Pandas: Kernel unexpectedly dies after attempting join() two large dataframes


I am trying to join two datasets that share the same index by using:

merged_data = df1.join(df2)

However, the kernel keeps dying. I've attempted restarting my notebook (jupyter lab) but I think it's related to one of the data frames being about 2GB...

About df1

<class 'pandas.core.frame.DataFrame'>
Index: 97812 entries, XXXX to XXXX
Data columns (total 19 columns):
dtypes: float64(2), int64(3), object(14)
memory usage: 14.9+ MB

about df2

<class 'pandas.core.frame.DataFrame'>
Index: 13888745 entries, XXXX to XXXX
Data columns (total 18 columns):
dtypes: int64(16), object(2)
memory usage: 2.0+ GB

How can I make this work?

I do need all the entries and columns. The dataframes don't share columns in common besides the index.

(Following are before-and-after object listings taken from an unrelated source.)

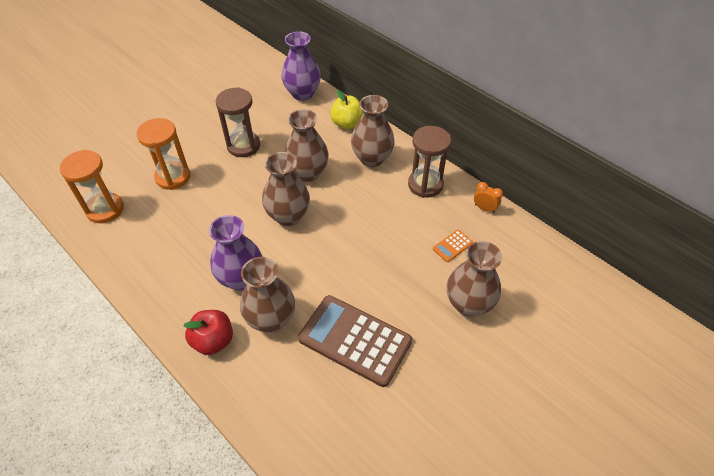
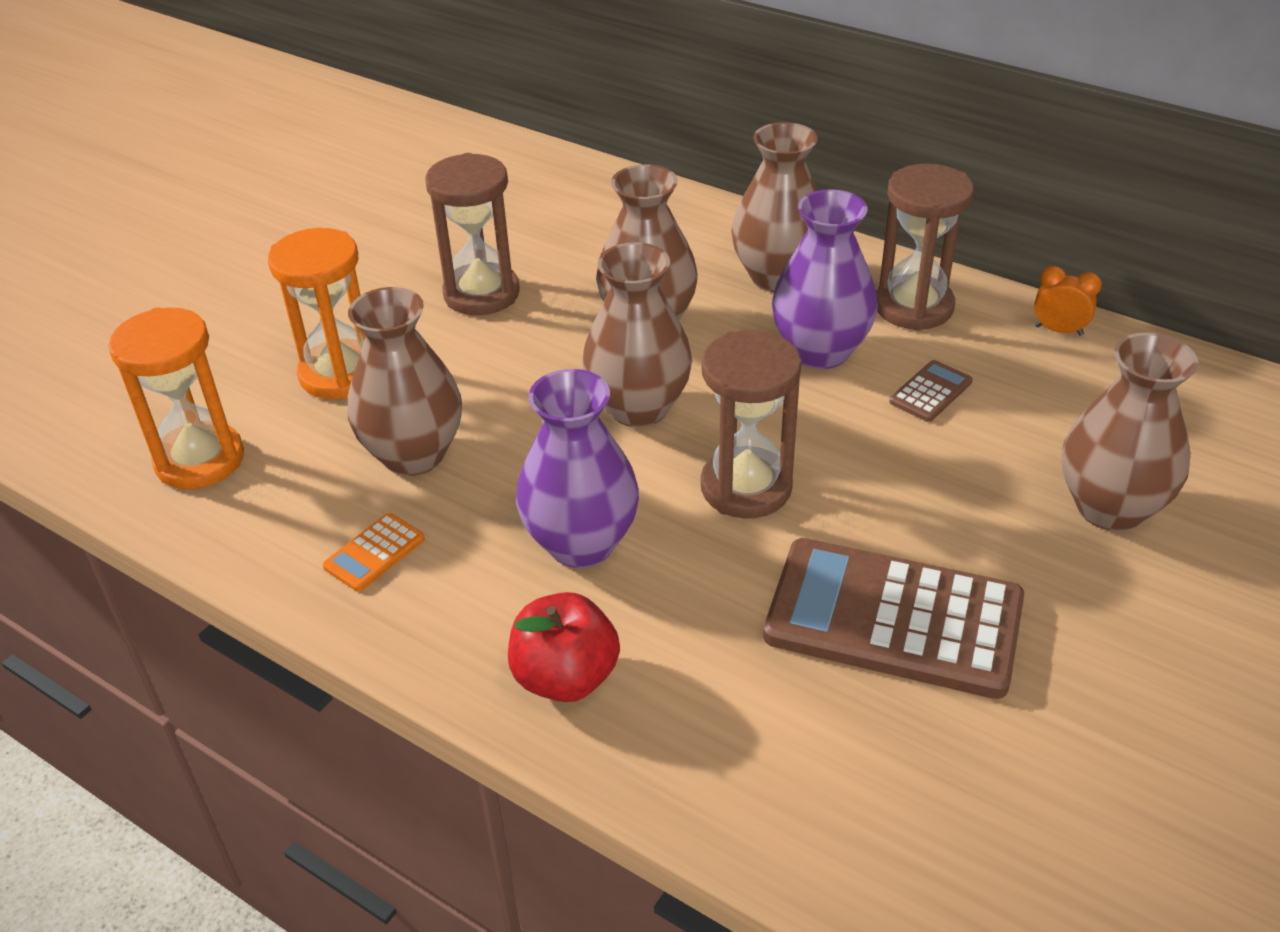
camera: 10 degrees left, 10 degrees down
(271, 319) = (684, 611): brown vase -> brown vase (414, 455)
(302, 93) = (574, 183): purple vase -> purple vase (820, 351)
(318, 264) = (746, 487): none -> brown hourglass
(347, 123) = (695, 223): yellow apple -> none
(415, 230) = (930, 392): none -> brown calculator
(452, 246) = (1024, 407): orange calculator -> orange calculator (374, 553)

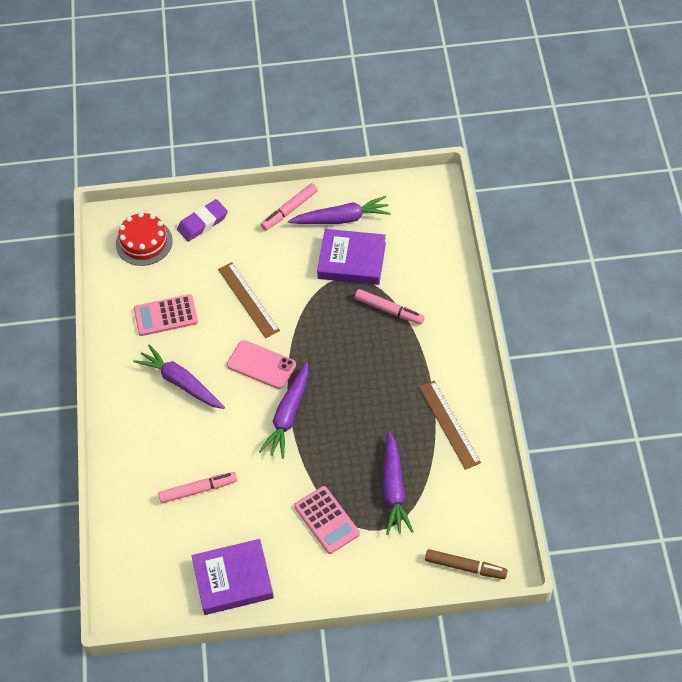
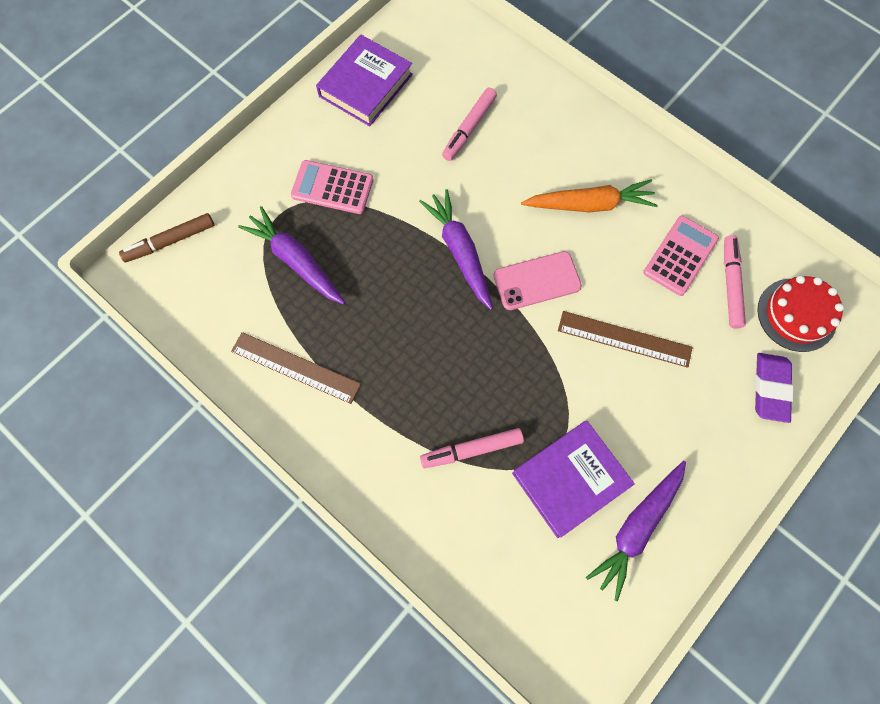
camera: 135 degrees right, 15 degrees up
(181, 383) = (589, 204): purple carrot -> orange carrot
(289, 210) = (703, 487): pink marker -> pink marker (730, 284)

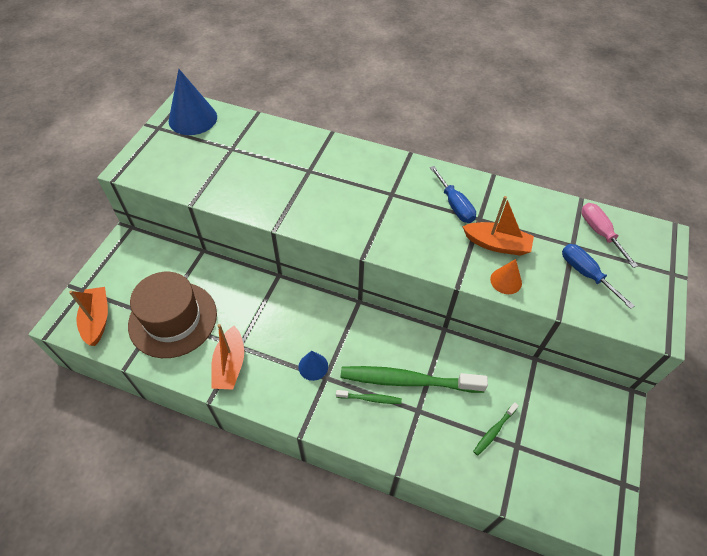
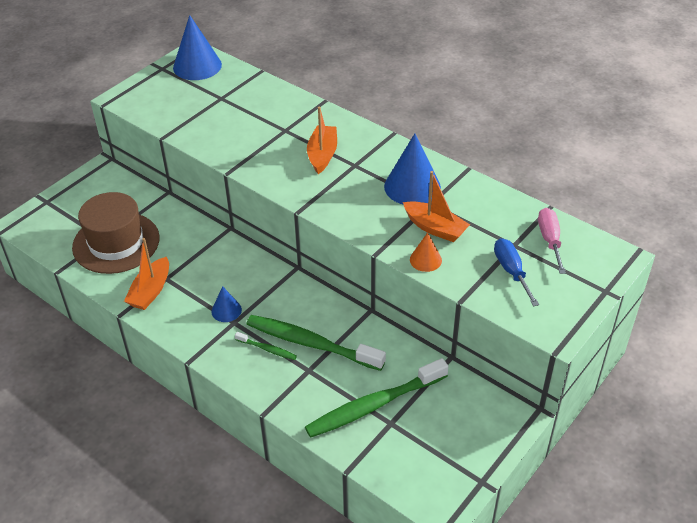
camera: 20 degrees right, 10 degrees down
(97, 320) = (50, 228): orange boat -> orange boat (322, 155)
(454, 205) = (412, 186): blue screwdriver -> blue cone
(494, 431) = (374, 405): green toothbrush -> green toothbrush, size x2.23

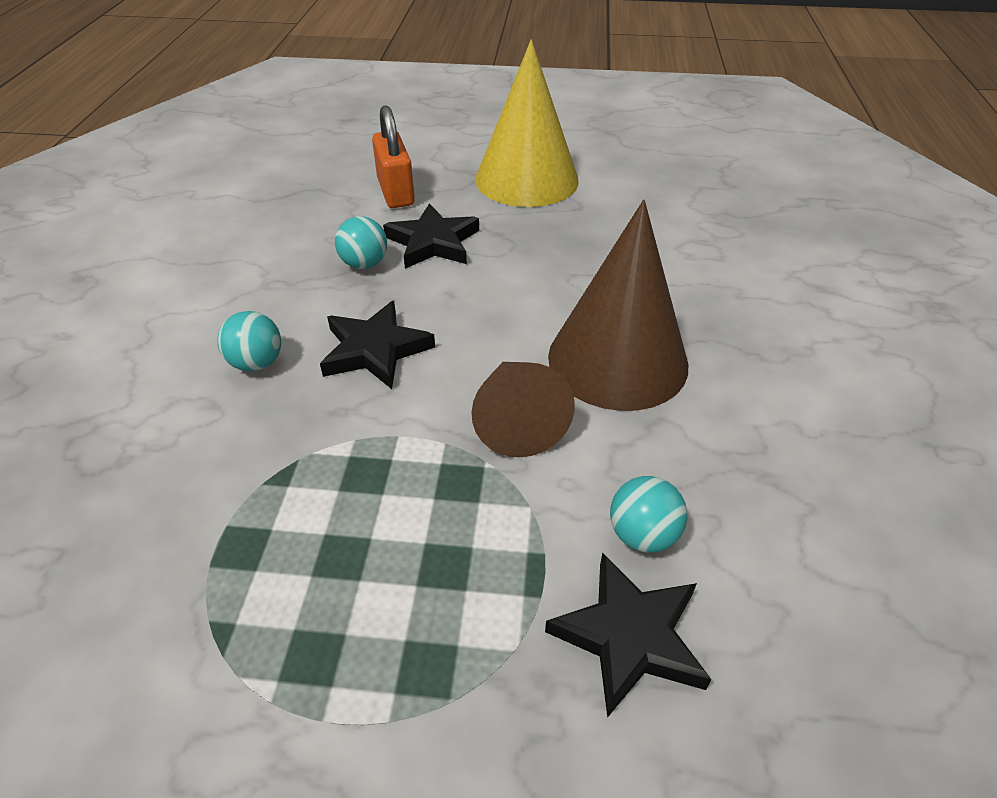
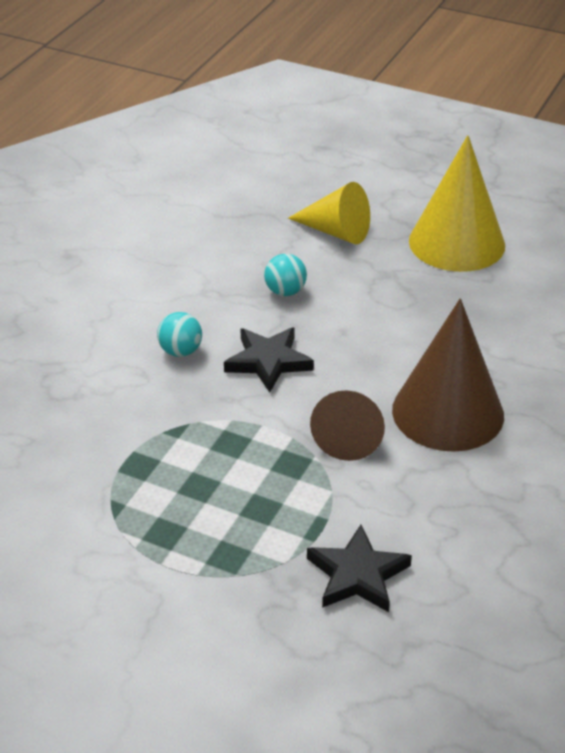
camera: 20 degrees right, 5 degrees down
(396, 192) = (336, 231): orange padlock -> yellow cone
(433, 242) = (348, 285): black star -> none
(642, 535) = (398, 526): turquoise ball -> none

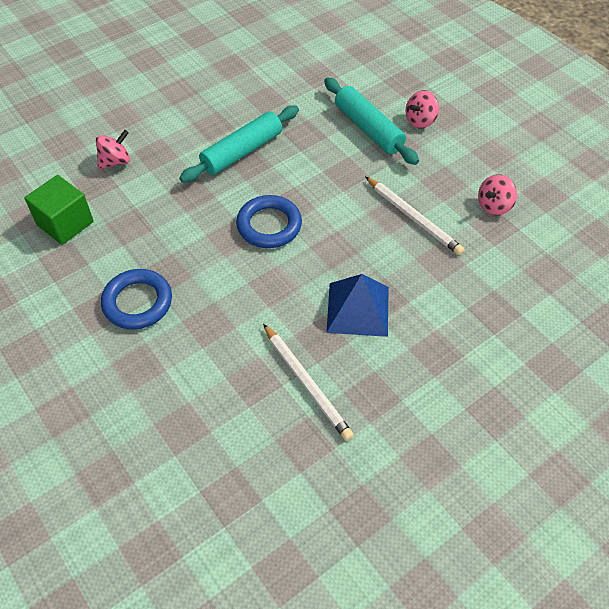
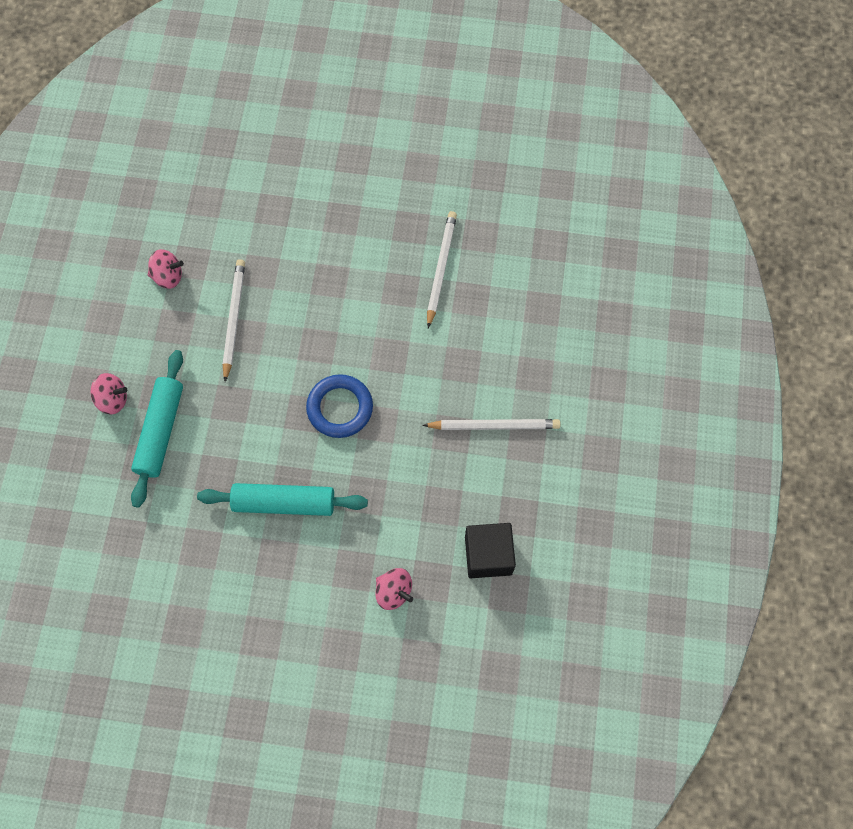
camera: 135 degrees left, 15 degrees up
(65, 223) = (488, 555): green cube -> black cube
(115, 161) = (394, 591): pink spinning top -> pink spinning top turned 150 degrees counterclockwise
(137, 302) = (494, 426): blue ring -> white pencil
(358, 309) = (354, 287): blue pyramid -> none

If it is worth knowing... I am using a MacBook Pro (Early 2015) with 2.7 GHz Dual-Core Intel Core i5 (processor) and 8 GB 1867 MHz DDR3 (memory)


Solution

  • If the issue is indeed due to your laptop running out of memory, you could try to use something like dask.

    You can convert your pandas dataframes into dask dataframes using dask.dataframe.from_pandas. Then use the .join method of the dask dataframes, like regular pandas.